For the time being however, the group remains on the current version of the
EU terror blacklist. The EU terror list is only updated every six months and
Thursday's court ruling refers to an EU decision in December 2007, not the
current list.
The European Council of member states in July placed the Iranian opposition
group on its latest terror list, citing "new information" on the group, which
has not been made public. But given that the Luxembourg court handed down a
similar ruling on the group in December 2006, this latest verdict increases the
pressure on the European Union to heed the court and keep the PMOI name off
future lists.
Exiled Iran opposition leader Maryam Rajavi -- who has residency in France --
hailed the latest court ruling as "victory".
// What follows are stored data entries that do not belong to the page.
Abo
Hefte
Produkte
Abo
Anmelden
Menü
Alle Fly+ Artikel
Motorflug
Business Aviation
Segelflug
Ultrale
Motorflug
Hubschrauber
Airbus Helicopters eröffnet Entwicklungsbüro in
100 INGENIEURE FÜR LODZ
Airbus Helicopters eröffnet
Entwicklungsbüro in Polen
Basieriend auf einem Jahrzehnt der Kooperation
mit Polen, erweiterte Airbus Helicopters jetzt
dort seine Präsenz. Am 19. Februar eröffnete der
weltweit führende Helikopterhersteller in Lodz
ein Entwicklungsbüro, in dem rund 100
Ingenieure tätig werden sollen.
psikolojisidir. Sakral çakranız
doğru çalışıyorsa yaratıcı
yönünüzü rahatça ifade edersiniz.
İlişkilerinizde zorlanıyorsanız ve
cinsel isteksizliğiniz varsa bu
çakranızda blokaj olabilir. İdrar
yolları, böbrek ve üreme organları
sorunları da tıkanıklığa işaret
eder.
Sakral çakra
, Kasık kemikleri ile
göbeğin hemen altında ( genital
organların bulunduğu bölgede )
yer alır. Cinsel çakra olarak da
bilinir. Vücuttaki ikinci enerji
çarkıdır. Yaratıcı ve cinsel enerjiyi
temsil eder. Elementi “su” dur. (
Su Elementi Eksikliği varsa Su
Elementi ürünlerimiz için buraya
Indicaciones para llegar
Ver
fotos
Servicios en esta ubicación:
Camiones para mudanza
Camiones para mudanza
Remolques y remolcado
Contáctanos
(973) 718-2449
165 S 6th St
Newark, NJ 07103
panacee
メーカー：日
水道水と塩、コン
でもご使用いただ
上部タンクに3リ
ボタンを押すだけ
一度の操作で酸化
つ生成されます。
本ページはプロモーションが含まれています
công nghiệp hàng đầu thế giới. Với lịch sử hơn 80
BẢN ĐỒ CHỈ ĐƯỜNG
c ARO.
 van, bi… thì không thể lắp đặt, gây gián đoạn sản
The decision proved that the EU's "insistence on keeping the PMOI on this
list has no legal or judicial base," she told AFP. The EU's position was just "a
concession made to the mullahs (in Tehran) which allows them to maintain their
religious dictatorship," she added.
Ban on Iran opposition should be lifted, says EU court
Daily Telegraph (23 October) - Iran's main opposition group won another
victory today in its long-running campaign to have its name taken off the list
of organisations banned for terrorist links.
The European Court of First Instance in Luxembourg upheld a legal claim by
the exiled People's Mojahedin Organisation of Iran (PMOI) that there was no
justification for including the group and freezing its funds. The court, part of
the European Court of Justice, allowed an appeal against a decision by the EU's
Council of Ministers last December to keep the PMOI on its terror list.
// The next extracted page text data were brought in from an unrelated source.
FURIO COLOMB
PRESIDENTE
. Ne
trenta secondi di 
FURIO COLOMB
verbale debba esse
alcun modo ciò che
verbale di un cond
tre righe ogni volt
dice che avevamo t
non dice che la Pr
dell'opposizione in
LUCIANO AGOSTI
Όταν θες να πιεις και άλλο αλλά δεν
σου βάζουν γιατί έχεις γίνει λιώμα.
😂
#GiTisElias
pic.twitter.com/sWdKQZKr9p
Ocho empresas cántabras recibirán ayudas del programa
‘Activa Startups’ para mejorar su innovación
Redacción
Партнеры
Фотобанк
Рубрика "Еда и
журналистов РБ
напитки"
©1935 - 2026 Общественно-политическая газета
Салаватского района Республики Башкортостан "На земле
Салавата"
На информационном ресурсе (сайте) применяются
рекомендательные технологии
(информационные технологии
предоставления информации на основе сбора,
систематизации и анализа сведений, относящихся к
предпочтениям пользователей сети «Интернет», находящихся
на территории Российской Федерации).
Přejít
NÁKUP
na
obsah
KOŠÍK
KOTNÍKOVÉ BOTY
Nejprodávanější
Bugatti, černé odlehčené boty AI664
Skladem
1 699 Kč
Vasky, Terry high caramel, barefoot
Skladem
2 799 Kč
That decision came just weeks after a court in London known as the Proscribed
Organisations Appeal Commission ordered the PMOI's removal from the UK list. But
it was only after the Government lost an appeal to the Court of Appeal in May
that Britain lifted its ban on the PMOI in June.
The European judges said today last December's EU decision should be annulled
because there was no justification for including the PMOI in the list. There was
no evidence, added the judges, that the EU ministers had fulfilled their
requirement to take account of the London court's ruling on the PMOI case, which
had been the first by a "competent judicial authority" in the UK.
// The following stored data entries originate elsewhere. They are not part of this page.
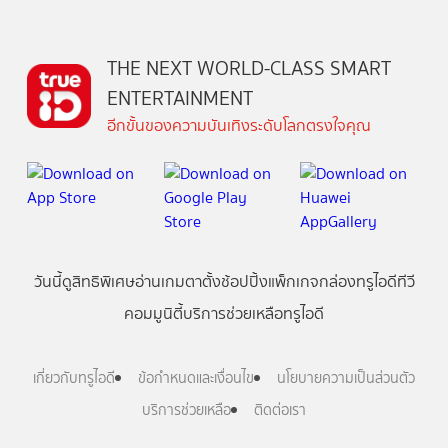
THE NEXT WORLD-CLASS SMART
ENTERTAINMENT
อีกขั้นของความบันเทิงระดับโลกตรงใจคุณ
วันนี้
ดู
สิทธิพิเศษ
อ่าน
เกม
ตาตั้ง
ช้อปปิ้ง
แพ็กเกจ
กล่องทรูไอดีทีวี
คอมมูนิตี้
บริการช่วยเหลือทรูไอดี
เกี่ยวกับทรูไอดี
ข้อกำหนดและเงื่อนไข
นโยบายความเป็นส่วนตัว
บริการช่วยเหลือ
ติดต่อเรา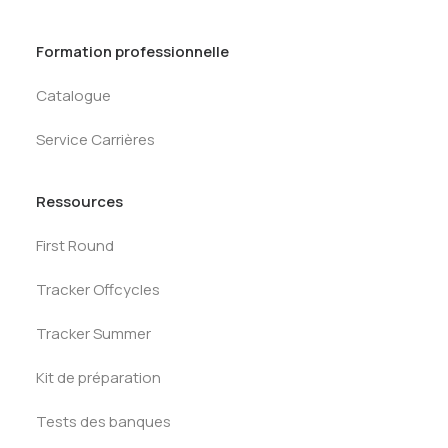
Formation professionnelle
Catalogue
Service Carrières
Ressources
First Round
Tracker Offcycles
Tracker Summer
Kit de préparation
Tests des banques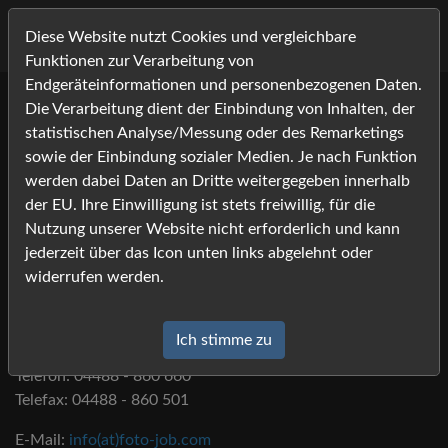
Diese Website nutzt Cookies und vergleichbare
Funktionen zur Verarbeitung von
Endgeräteinformationen und personenbezogenen Daten.
Die Verarbeitung dient der Einbindung von Inhalten, der
statistischen Analyse/Messung oder des Remarketings
sowie der Einbindung sozialer Medien. Je nach Funktion
Impressum
werden dabei Daten an Dritte weitergegeben innerhalb
der EU. Ihre Einwilligung ist stets freiwillig, für die
Nutzung unserer Website nicht erforderlich und kann
jederzeit über das Icon unten links abgelehnt oder
Foto-Job.com
widerrufen werden.
Fotodienstleistungen Susanne Lehmann
Westersteder Str. 32
26345 Bockhorn
Ich stimme zu
Telefon: 04488 - 860 660
Telefax: 04488 - 860 501
E-Mail:
info(at)foto-job.com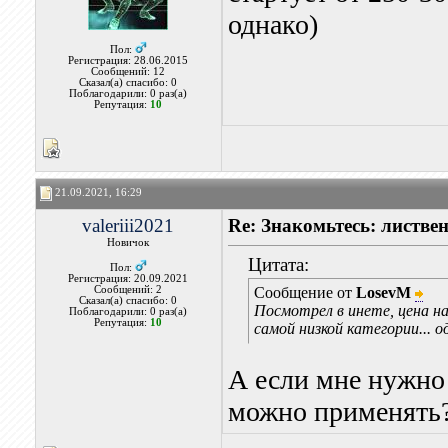
однако)
Пол:
Регистрация: 28.06.2015
Сообщений: 12
Сказал(а) спасибо: 0
Поблагодарили: 0 раз(а)
Репутация:
10
21.09.2021, 16:29
valeriii2021
Re: Знакомьтесь: листве
Новичок
Цитата:
Пол:
Регистрация: 20.09.2021
Сообщений: 2
Сообщение от
LosevM
Сказал(а) спасибо: 0
Посмотрел в инете, цена н
Поблагодарили: 0 раз(а)
Репутация:
10
самой низкой категории... о
А если мне нужно 
можно применять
But the EU list is renewed every six months. By the time the court delivered
its judgment today, a fresh ban on the PMOI had been imposed in July. An appeal
against that decision is pending but the PMOI remains banned in the meantime.
The EU said it would not appeal against the ruling because it has since
changed its rules on compiling the list. The organization remains banned with
its accounts frozen, the EU said, because new information submitted by France
claims the PMOI is still conducting violent activities. This is firmly denied by
the PMOI.
Lord Corbett, chairman of the British Parliamentary Committee for Iran
Freedom, made it clear that the next steps would have to be political. "The UK
now has a duty to take the lead in the EU to de-proscribe the Iranian
resistance," he said.
"It was at the UK's request the ban was imposed. The court's clear verdict
echoes those of our courts: there is no evidence to justify a ban on those
offering peaceful, democratic change in Iran.
"The Home Secretary should now apologise to the PMOI and those millions in
Iran who cry for freedom."
He added: "The UK ban was not based on evidence; it was done to persuade the
mullahs to talk about their illicit nuclear weapons programme. This verdict is a
clear signal that the courts stand on the side of those demanding freedom,
rather than those who have stolen it from them. The EU must now do the same".
Maryam Rajavi, president-elect of the PMOI's political wing, said Europe
should not defy its own rule of law.
The ruling "puts the final nail in the coffin of the unjust terror label of
the PMOI," she added.
Mrs Rajavi accused the EU, which has led unsuccessful diplomatic efforts to
persuade Iran to curb its nuclear programme, of seeking to "appease" Tehran by
keeping the PMOI blacklisted.
She said that maintaining the terror label was tantamount to participation
and cooperation with religious fascism in its suppression of the people of Iran,
blocking the path to democratic change in that country.